Parallel programming and parallel program execution can be often very disappointing. You may invest a lot of very hard work in a project, only to discover that your parallel program doesn't run any faster than its sequential sibling. The reason for this is that the cost of communication, especially the cost of communication in a cluster, is extremely high. So you always have to balance amount of work to be carried out on a single node, versus amount of data that has to be exchanged between the nodes. The more work on the node and the less data to exchange, the better.
Communication problems are also at the root of poor scalability of parallel programs. Even if your program does perform up to the expectations, you may discover that your speed-up will no longer be satisfactory when the number of nodes, the program runs on, gets too large. Most production codes are written to run on 16 or 32 nodes maximum. Some may still scale to 64. But I haven't seen many production codes that would run well on, say, 1024 cluster nodes. The cost of communication and synchronization for this many nodes would be prohibitive.

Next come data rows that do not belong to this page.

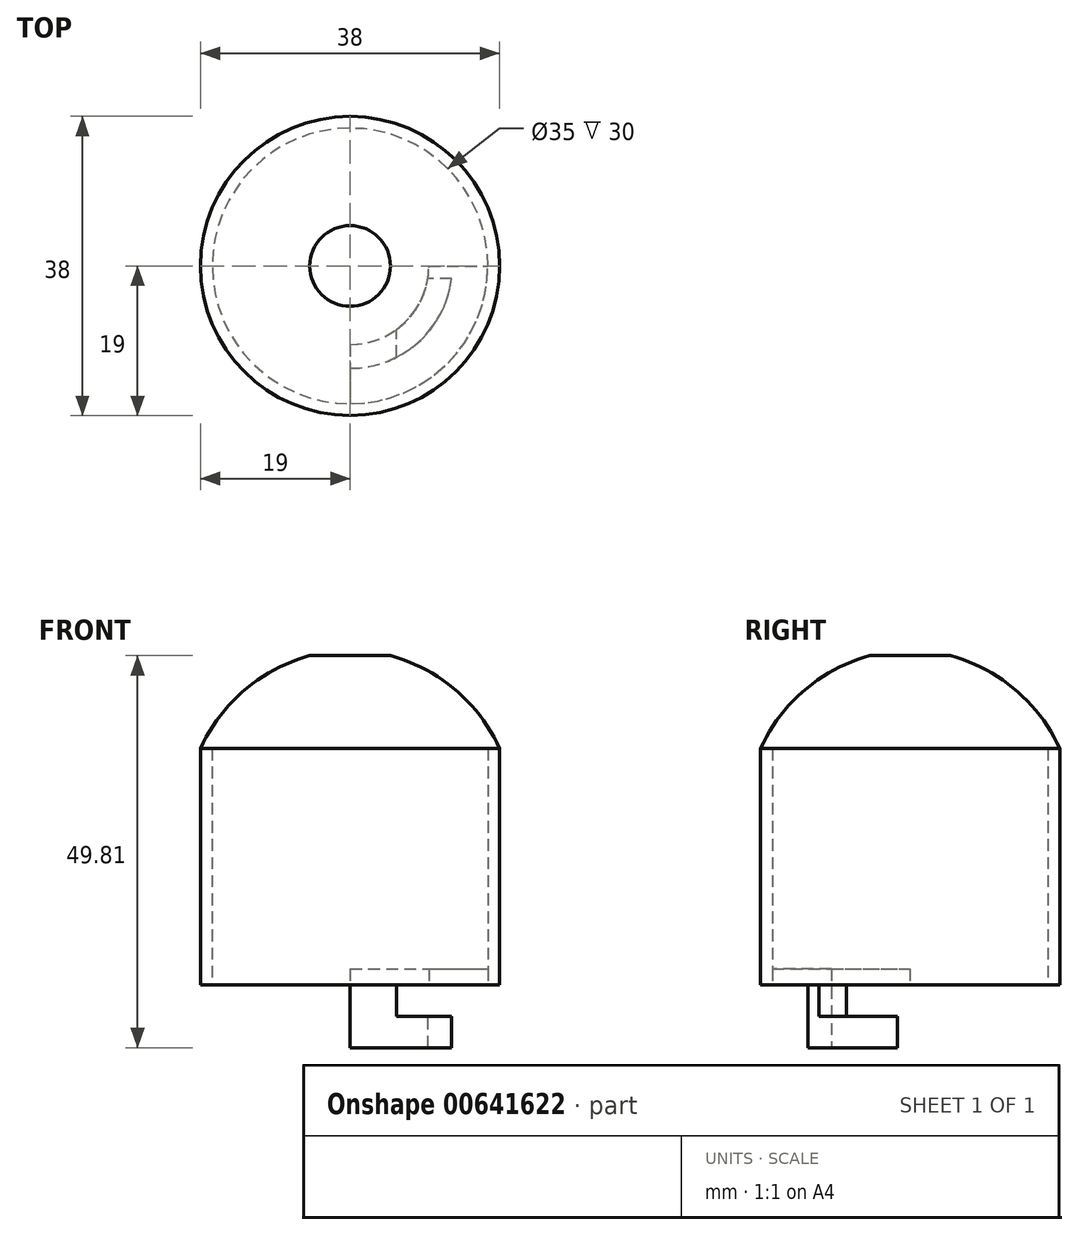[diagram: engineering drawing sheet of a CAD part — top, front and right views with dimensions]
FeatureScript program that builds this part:
annotation { "Feature Type Name" : "Feature", "Feature Type Description" : "" }
export const myFeature = defineFeature(function(context is Context, id is Id, definition is map)
    precondition{}
    {
        {
            var Q0;
            Q0=qCreatedBy(makeId("Top.planeOp"),FACE);
            var sketch = newSketch(context, id + "F0", { "sketchPlane" : qUnion([Q0])});
            skCircle(sketch, "E0", {"center": v(0, 0) * mm, "radius": 19 * mm});
            skCircle(sketch, "E1", {"center": v(0, 0) * mm, "radius": 17.5 * mm});
            skSolve(sketch);
        }
        {
            var Q0;
            Q0 = qSketchRegion(id + "F0", true);
            extrude(context, id + "F1", {"entities" : qUnion([Q0]), "depth" : 30 * mm, "offsetDistance" : 25 * mm});
        }
        {
            var Q0;
            Q0=qCreatedBy(makeId("Front.planeOp"),FACE);
            var sketch = newSketch(context, id + "F2", { "sketchPlane" : qUnion([Q0])});
            skLineSegment(sketch, "E2", {"start": v(0, 30) * mm, "end": v(-20, 30) * mm});
            skLineSegment(sketch, "E3", {"start": v(-20, 30) * mm, "end": v(19, 30) * mm});
            skLineSegment(sketch, "E4", {"start": v(0, 0) * mm, "end": v(0, 30) * mm});
            skLineSegment(sketch, "E5", {"start": v(-20, 30) * mm, "end": v(-20, 0) * mm});
            skArc(sketch, "E6", {"start": v(19, 30) * mm, "mid": v(13.38, 37.45) * mm, "end": v(5.13, 41.8) * mm});
            skLineSegment(sketch, "E7", {"start": v(0, 30) * mm, "end": v(0, 41.8) * mm});
            skLineSegment(sketch, "E8", {"start": v(0, 41.8) * mm, "end": v(5.13, 41.8) * mm});
            skSolve(sketch);
        }
        {
            var Q0;
            {var subQ0=sQuery(id+"F2.wireOp",EDGE,"E6");Q0=makeQuery(id+"F2.imprint","IMPRINT",FACE,{"disambiguationData":[TD([[makeQuery(id+"F2.imprint","IMPRINT",EDGE,{"derivedFrom":subQ0}),1.0]])]});}
            var Q1;
            Q1=sQuery(id+"F2.wireOp",EDGE,"E7");
            revolve(context, id + "F3", {"operationType" : NewBodyOperationType.ADD, "entities" : qUnion([Q0]), "axis" : qUnion([Q1]), "revolveType" : RevolveType.FULL});
        }
        {
            var Q0;
            Q0=qCreatedBy(makeId("Top.planeOp"),FACE);
            var sketch = newSketch(context, id + "F4", { "sketchPlane" : qUnion([Q0])});
            skPoint(sketch, "E9.endSnap0", {"position": v(0.75, -9.25) * mm});
            skLineSegment(sketch, "E10", {"start": v(0, -10) * mm, "end": v(0, -19) * mm});
            skLineSegment(sketch, "E11", {"start": v(0, -19) * mm, "end": v(0, -10) * mm});
            skArc(sketch, "E12", {"start": v(0, -19) * mm, "mid": v(13.42, -13.43) * mm, "end": v(18.97, 0) * mm});
            skLineSegment(sketch, "E13", {"start": v(10, 0) * mm, "end": v(18.97, 0) * mm});
            skArc(sketch, "E14", {"start": v(10, 0) * mm, "mid": v(7.07, -7.07) * mm, "end": v(0, -10) * mm});
            skSolve(sketch);
        }
        {
            var Q0;
            {var subQ0=sQuery(id+"F4.wireOp",EDGE,"uPRqpHzI-vHT0-QglQ-HLLu-WeeHTGpD93Ii");Q0=makeQuery(id+"F4.imprint","IMPRINT",FACE,{"disambiguationData":[TD([[makeQuery(id+"F4.imprint","IMPRINT",EDGE,{"derivedFrom":subQ0}),1.0]])]});}
            var Q1;
            {var subQ0=sQuery(id+"F4.wireOp",EDGE,"E12");Q1=makeQuery(id+"F4.imprint","IMPRINT",FACE,{"disambiguationData":[TD([[makeQuery(id+"F4.imprint","IMPRINT",EDGE,{"derivedFrom":subQ0}),1.0]])]});}
            extrude(context, id + "F5", {"entities" : qUnion([Q0, Q1]), "operationType" : NewBodyOperationType.ADD, "depth" : 2 * mm, "offsetDistance" : 25 * mm});
        }
        {
            var Q0;
            Q0=makeQuery(id+"F5.boolean.opBoolean","MERGE",FACE,{"derivedFrom":[makeQuery(id+"F1.opExtrude","CAP_FACE",FACE,{"disambiguationData":[OSD([sQuery(id+"F0.wireOp",EDGE,"E0"),sQuery(id+"F0.wireOp",EDGE,"E1")])],"isStart":true}),makeQuery(id+"F5.opExtrude","CAP_FACE",FACE,{"disambiguationData":[OSD([sQuery(id+"F4.wireOp",EDGE,"E9"),sQuery(id+"F4.wireOp",EDGE,"uPRqpHzI-vHT0-QglQ-HLLu-WeeHTGpD93Ii")])],"isStart":true})]});
            var sketch = newSketch(context, id + "F6", { "sketchPlane" : qUnion([Q0])});
            skArc(sketch, "E15", {"start": v(12.9, 1.61) * mm, "mid": v(8.6, 9.75) * mm, "end": v(0, 13) * mm});
            skArc(sketch, "E16.0", {"start": v(9.87, 1.61) * mm, "mid": v(6.48, 7.62) * mm, "end": v(0, 10) * mm});
            skLineSegment(sketch, "E17", {"start": v(0, 13) * mm, "end": v(0, 10) * mm});
            skLineSegment(sketch, "E18", {"start": v(9.87, 1.61) * mm, "end": v(12.9, 1.61) * mm});
            skSolve(sketch);
        }
        {
            var Q0;
            Q0 = qSketchRegion(id + "F6", true);
            extrude(context, id + "F7", {"entities" : qUnion([Q0]), "operationType" : NewBodyOperationType.ADD, "depth" : 8 * mm, "offsetDistance" : 25 * mm});
        }
        {
            var Q0;
            Q0=makeQuery(id+"F7.opExtrude","SWEPT_FACE",FACE,{"disambiguationData":[OSD([sQuery(id+"F6.wireOp",EDGE,"E18")])]});
            var sketch = newSketch(context, id + "F8", { "sketchPlane" : qUnion([Q0])});
            skLineSegment(sketch, "E19", {"start": v(-5.9, 0) * mm, "end": v(-12.9, 0) * mm});
            skLineSegment(sketch, "E20", {"start": v(-12.9, 0) * mm, "end": v(-12.9, -4) * mm});
            skLineSegment(sketch, "E21", {"start": v(-12.9, -4) * mm, "end": v(-5.9, -4) * mm});
            skLineSegment(sketch, "E22", {"start": v(-5.9, -4) * mm, "end": v(-5.9, 0) * mm});
            skSolve(sketch);
        }
        {
            var Q0;
            {var subQ0=sQuery(id+"F8.wireOp",EDGE,"E20");Q0=makeQuery(id+"F8.imprint","IMPRINT",FACE,{"disambiguationData":[TD([[makeQuery(id+"F8.imprint","IMPRINT",EDGE,{"derivedFrom":subQ0}),-1.0]])]});}
            var Q1;
            {var subQ3=sQuery(id+"F8.wireOp",EDGE,"E22");Q1=makeQuery(id+"F8.imprint","IMPRINT",FACE,{"disambiguationData":[TD([[makeQuery(id+"F8.imprint","IMPRINT",EDGE,{"derivedFrom":subQ3}),1.0]])]});}
            extrude(context, id + "F9", {"entities" : qUnion([Q0, Q1]), "operationType" : NewBodyOperationType.REMOVE, "oppositeDirection" : true, "depth" : 25 * mm, "offsetDistance" : 25 * mm});
        }
    });
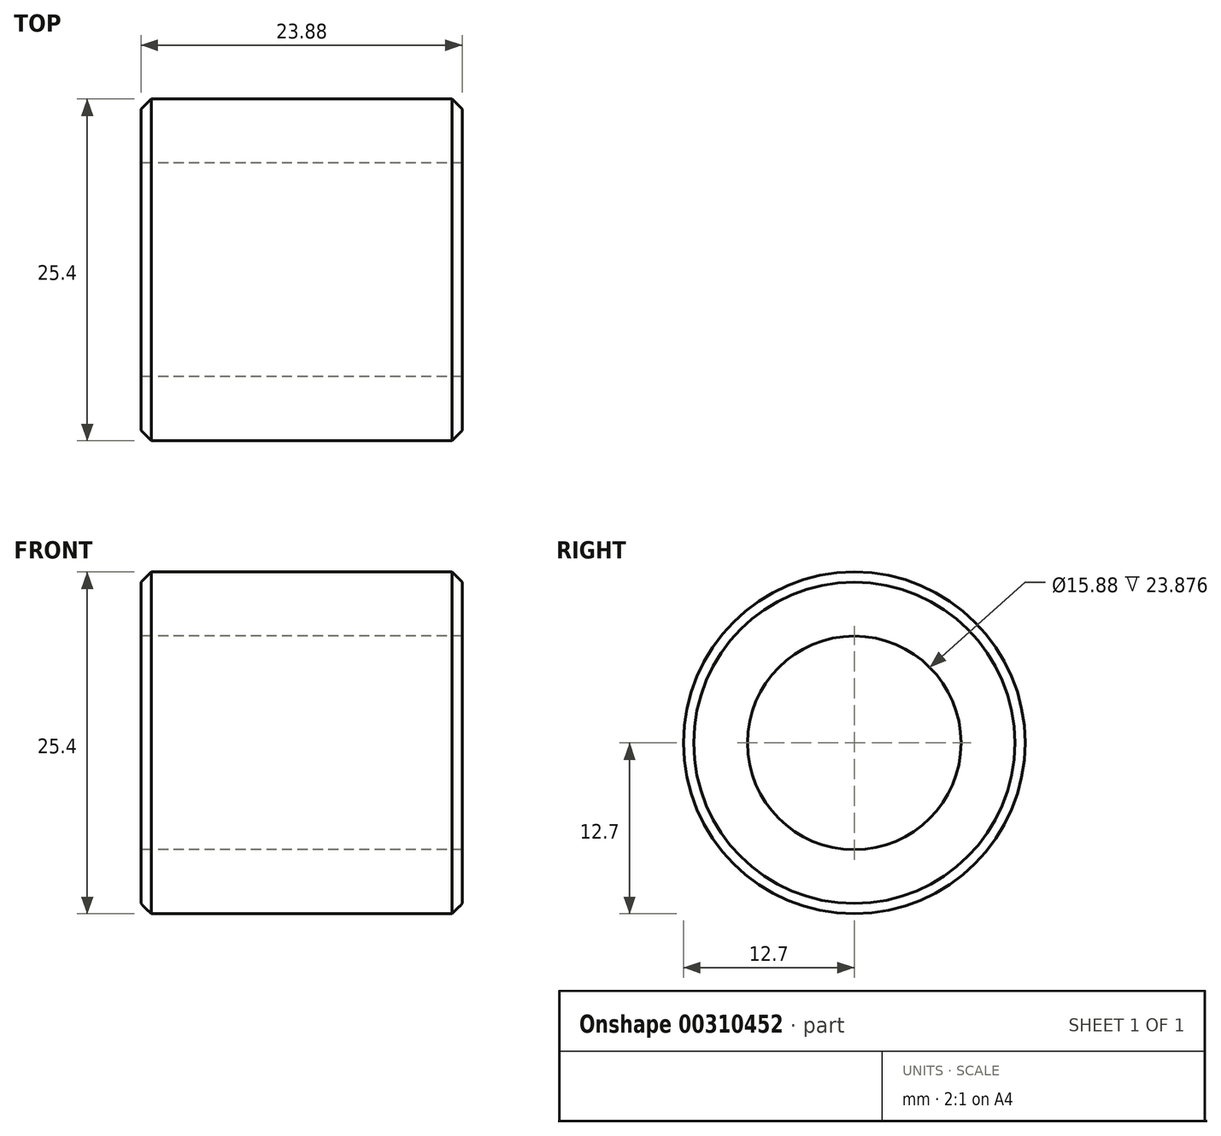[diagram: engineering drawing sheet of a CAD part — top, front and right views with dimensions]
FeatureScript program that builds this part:
annotation { "Feature Type Name" : "Feature", "Feature Type Description" : "" }
export const myFeature = defineFeature(function(context is Context, id is Id, definition is map)
    precondition{}
    {
        {
            var Q0;
            Q0=qCreatedBy(makeId("Right.planeOp"),FACE);
            var sketch = newSketch(context, id + "F0", { "sketchPlane" : qUnion([Q0])});
            skCircle(sketch, "E0", {"center": v(0, 0) * mm, "radius": 12.7 * mm});
            skCircle(sketch, "E1", {"center": v(0, 0) * mm, "radius": 7.94 * mm});
            skSolve(sketch);
        }
        {
            var Q0;
            Q0 = qSketchRegion(id + "F0", true);
            extrude(context, id + "F1", {"entities" : qUnion([Q0]), "endBound" : BoundingType.SYMMETRIC, "depth" : 23.88 * mm});
        }
        {
            var Q0;
            Q0=makeQuery(id+"F1.opExtrude","CAP_EDGE",EDGE,{"disambiguationData":[OSD([sQuery(id+"F0.wireOp",EDGE,"E0")])],"isStart":true});
            var Q1;
            Q1=makeQuery(id+"F1.opExtrude","CAP_EDGE",EDGE,{"disambiguationData":[OSD([sQuery(id+"F0.wireOp",EDGE,"E0")])],"isStart":false});
            chamfer(context, id + "F2", {"entities" : qUnion([Q0, Q1]), "width" : 0.76 * mm, "tangentPropagation" : true});
        }
    });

The present day parallel programming paradigms, perhaps with the notable exception of the data parallel paradigm, are not scalable beyond tens, or at best low hundreds, of processes.
But the data parallel paradigm can be laid out on machines with tens of thousands of CPUs. For example, the Connection Machine CM2 used to have up to 64,000 CPUs. This paradigm, as I have remarked above, should map on the PIM systems too. We will almost certainly see some form of it on the petaflops systems that are currently being developed.